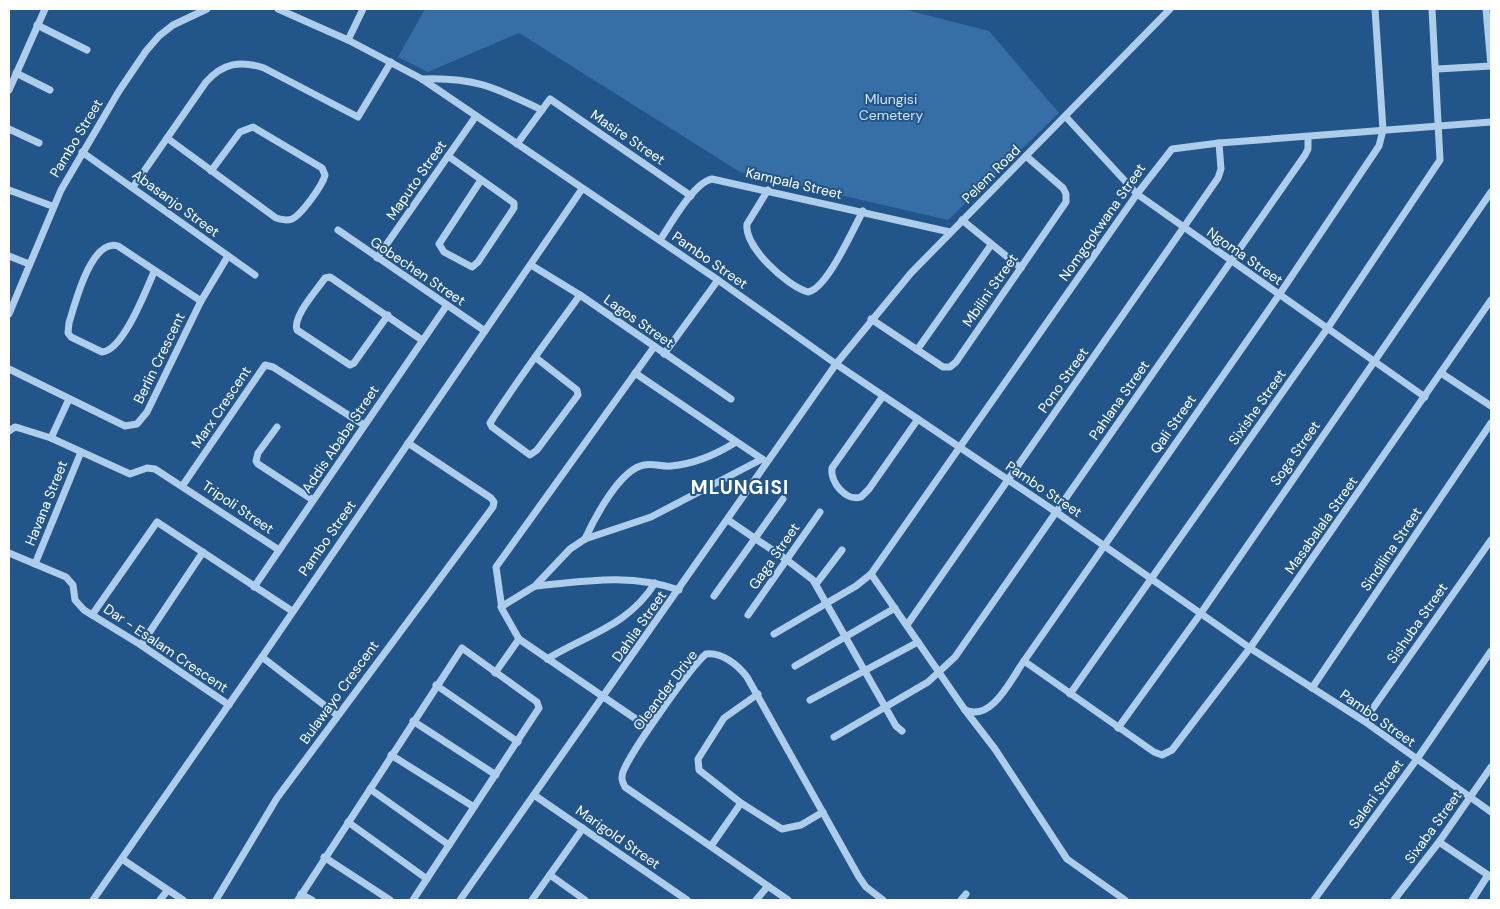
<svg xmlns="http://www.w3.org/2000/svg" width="1500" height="909" font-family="'DM Sans',sans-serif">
	<rect width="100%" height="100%" fill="#225589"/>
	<polygon fill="#366fa6" points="425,9 903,9 989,31 1059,113 948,220 740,172 519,33 428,72 398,57"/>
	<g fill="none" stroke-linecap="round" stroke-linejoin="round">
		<g stroke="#aecdea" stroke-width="7">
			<polyline points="278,9 348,40 422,79 718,280 836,364 1056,512 1250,648 1364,721 1491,812"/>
			<polyline points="1486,9 1491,66"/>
			<polyline points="37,25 87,50"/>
			<polyline points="348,40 363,9"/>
			<polyline points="1437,69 1491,66"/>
			<polyline points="16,73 50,90"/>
			<path d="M422,79C475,77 496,88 542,110"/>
			<polyline points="9,90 45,9"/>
			<polyline points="1066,117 1137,194 1425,397"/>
			<polyline points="9,129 39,143"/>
			<path d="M167,138L276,218C282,220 287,221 292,219C301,215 323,185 325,175L322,168L253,127L240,132L211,171"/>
			<polyline points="517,144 550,99 691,196"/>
			<polyline points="82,152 255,275"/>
			<polyline points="448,156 514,203 514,208 478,262 472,267 444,252 439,244 481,180"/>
			<path d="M133,187L206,82C223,63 240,60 264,68L358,117L391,62"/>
			<polyline points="9,190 52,206"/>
			<path d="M768,190L747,224C744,247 787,286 808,292C827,289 853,229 863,211"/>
			<polyline points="962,220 1021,268"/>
			<polyline points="338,230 485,331"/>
			<path d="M660,240C671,224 693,183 712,179L950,232"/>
			<polyline points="9,256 29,264"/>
			<polyline points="377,258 476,116"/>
			<polyline points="531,265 580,295 731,399"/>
			<path d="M154,272C146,290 123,351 102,352L71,337L68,333L69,323C75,304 91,238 118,246L201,301"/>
			<polyline points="9,314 61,190 119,91 146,51 159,36 173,25 207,9"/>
			<path d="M388,315L354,363L350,365L297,330C292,317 317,290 325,278L330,277L422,340"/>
			<polyline points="871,319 943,367 950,367 956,362 1066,202 1066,194 1063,188 1026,156"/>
			<polyline points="917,350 991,245"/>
			<polyline points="664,354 718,280"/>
			<path d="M535,357L577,390L578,395L537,450L530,455L492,427L490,423C518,379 549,338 580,295"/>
			<polyline points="9,369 125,426 137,424 147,412 201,301 228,256"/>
			<polyline points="635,373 765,461"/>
			<polyline points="1441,373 1491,406"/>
			<path d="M883,396L832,468C830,482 846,502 861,497L869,489L918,419"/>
			<polyline points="277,427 258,453 256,461 258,464 313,500"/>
			<polyline points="9,431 15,427 19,428 51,438 130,474 147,468 155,469 279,550"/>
			<polyline points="51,438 69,399"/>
			<polyline points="183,485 265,365 273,367 364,425"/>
			<polyline points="728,520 787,560 813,580 896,726 902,731"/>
			<path d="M585,539C594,519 620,469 644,465C653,463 662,467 671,466C694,464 717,454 736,442"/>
			<polyline points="9,553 66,577 73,585 75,600 84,610 141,645 229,705"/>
			<polyline points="35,564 81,452"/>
			<polyline points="871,574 965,710 995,749 1067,859 1125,900"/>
			<polyline points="816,584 842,550"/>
			<path d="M536,586C585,581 632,573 679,590"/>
			<polyline points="254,587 447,305"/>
			<polyline points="714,596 783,499"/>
			<polyline points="501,607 535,586 570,549 585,539 651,517 762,459"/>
			<polyline points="92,615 157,522 292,611"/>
			<polyline points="748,615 820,512"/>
			<polyline points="907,625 1218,178 1221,169 1219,143"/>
			<polyline points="774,634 856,586 871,574 1137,194 1172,149 1219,143 1491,122"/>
			<polyline points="141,645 203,552"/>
			<polyline points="262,657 337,715"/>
			<path d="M547,659C588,634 628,626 655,583"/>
			<polyline points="1024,661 1154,752 1162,755 1172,750 1250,648 1491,300"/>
			<polyline points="795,666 895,608"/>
			<polyline points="495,673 519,639"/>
			<polyline points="436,685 518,742"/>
			<polyline points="1312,688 1491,423"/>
			<polyline points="758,694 724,718 698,759 699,770 741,803 782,829 801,825 823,812"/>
			<polyline points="1070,694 1327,329 1440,160 1432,9"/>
			<polyline points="810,700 918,642"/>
			<path d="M965,710C992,722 1011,679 1024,661L1279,295L1379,146L1383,130L1375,9"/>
			<polyline points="413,721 496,775"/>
			<polyline points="1364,721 1491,540"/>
			<polyline points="649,728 519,639 502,609 496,567 654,347"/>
			<polyline points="1118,728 1201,613 1491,192"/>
			<polyline points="834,737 928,682 955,657 1305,155 1308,149 1308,137"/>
			<polyline points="391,755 474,807"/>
			<polyline points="370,789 449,845"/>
			<polyline points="534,795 687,900"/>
			<polyline points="348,822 427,879"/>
			<polyline points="1439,842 1491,877"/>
			<polyline points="711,846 741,803"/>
			<polyline points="324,857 390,900"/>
			<polyline points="122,859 183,900"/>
			<polyline points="550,875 585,900"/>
			<polyline points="301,894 312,900"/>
			<polyline points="93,900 262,657 582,189"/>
			<polyline points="160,900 167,891"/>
			<polyline points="216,900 277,798 493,507 494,502 491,498 408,443"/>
			<polyline points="298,900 462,648 537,702 539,708 413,900"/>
			<polyline points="460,900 836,364 911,273 1170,9"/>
			<polyline points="532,900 583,828"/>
			<polyline points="756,900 768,886"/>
			<path d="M788,900L625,787C622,781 621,778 623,772C630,753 691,666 706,654C722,652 738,665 747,677L859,877L866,887L883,900"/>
			<polyline points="961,900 966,894"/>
			<polyline points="1314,900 1417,759 1491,651"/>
			<polyline points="1394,900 1439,842 1491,767"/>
			<polyline points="1472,900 1488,875"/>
		</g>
	</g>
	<g text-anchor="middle" stroke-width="4" stroke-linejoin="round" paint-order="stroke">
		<g font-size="14" fill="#d2e5f8" stroke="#225589">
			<text x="891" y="104">Mlungisi<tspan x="891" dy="16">Cemetery</tspan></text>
		</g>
		<g font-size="14" fill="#fff" stroke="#225589">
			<text transform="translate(628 137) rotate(34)" y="5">Masire Street</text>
			<text transform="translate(76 138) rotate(-59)" y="5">Pambo Street</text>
			<text transform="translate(991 174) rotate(-45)" y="5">Pelem Road</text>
			<text transform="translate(416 180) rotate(-55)" y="5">Maputo Street</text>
			<text transform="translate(794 183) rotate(13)" y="5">Kampala Street</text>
			<text transform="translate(176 203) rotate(36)" y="5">Abasanjo Street</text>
			<text transform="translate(1102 222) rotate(-55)" y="5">Nomgqokwana Street</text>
			<text transform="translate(1245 256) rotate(35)" y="5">Ngoma Street</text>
			<text transform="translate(710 260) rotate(35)" y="5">Pambo Street</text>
			<text transform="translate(418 271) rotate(34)" y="5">Gobechen Street</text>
			<text transform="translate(990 290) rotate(-55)" y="5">Mbilini Street</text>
			<text transform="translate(639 321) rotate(35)" y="5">Lagos Street</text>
			<text transform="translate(159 358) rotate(-64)" y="5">Berlin Crescent</text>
			<text transform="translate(1063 380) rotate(-55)" y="5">Pono Street</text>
			<text transform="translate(1119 400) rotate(-55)" y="5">Pahlana Street</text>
			<text transform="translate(221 407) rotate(-56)" y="5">Marx Crescent</text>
			<text transform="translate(1257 407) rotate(-55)" y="5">Sixishe Street</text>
			<text transform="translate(1173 424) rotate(-55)" y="5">Qali Street</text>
			<text transform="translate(340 439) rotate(-56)" y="5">Addis Ababa Street</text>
			<text transform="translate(1295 453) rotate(-55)" y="5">Soga Street</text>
			<text transform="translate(1044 489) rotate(34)" y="5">Pambo Street</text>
			<text transform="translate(46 503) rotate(-68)" y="5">Havana Street</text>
			<text transform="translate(238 507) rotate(34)" y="5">Tripoli Street</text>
			<text transform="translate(1321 525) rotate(-55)" y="5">Masabalala Street</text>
			<text transform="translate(327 538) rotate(-55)" y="5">Pambo Street</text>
			<text transform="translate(1391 549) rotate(-56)" y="5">Sindilina Street</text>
			<text transform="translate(774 556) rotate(-55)" y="5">Gaga Street</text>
			<text transform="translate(1417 623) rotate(-55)" y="5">Sishuba Street</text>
			<text transform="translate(639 626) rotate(-55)" y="5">Dahlia Street</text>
			<text transform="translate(166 648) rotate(34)" y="5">Dar - Esalam Crescent</text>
			<text transform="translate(665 690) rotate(-53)" y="5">Oleander Drive</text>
			<text transform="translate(339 692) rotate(-54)" y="5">Bulawayo Crescent</text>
			<text transform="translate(1378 718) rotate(35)" y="5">Pambo Street</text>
			<text transform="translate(1376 794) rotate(-54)" y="5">Saleni Street</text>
			<text transform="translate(1433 827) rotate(-54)" y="5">Sixaba Street</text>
			<text transform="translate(618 837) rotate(35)" y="5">Marigold Street</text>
		</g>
		<g font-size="19" font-weight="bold" letter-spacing="1" fill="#fff" stroke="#225589">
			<text x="740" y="494">MLUNGISI</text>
		</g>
	</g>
	<rect width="1500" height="909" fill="none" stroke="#ffffff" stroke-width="20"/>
</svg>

■ Task description
For the word "linejoin", find every line in the data that holds it and copy that line.

■ Exercise answer
	<g fill="none" stroke-linecap="round" stroke-linejoin="round">
	<g text-anchor="middle" stroke-width="4" stroke-linejoin="round" paint-order="stroke">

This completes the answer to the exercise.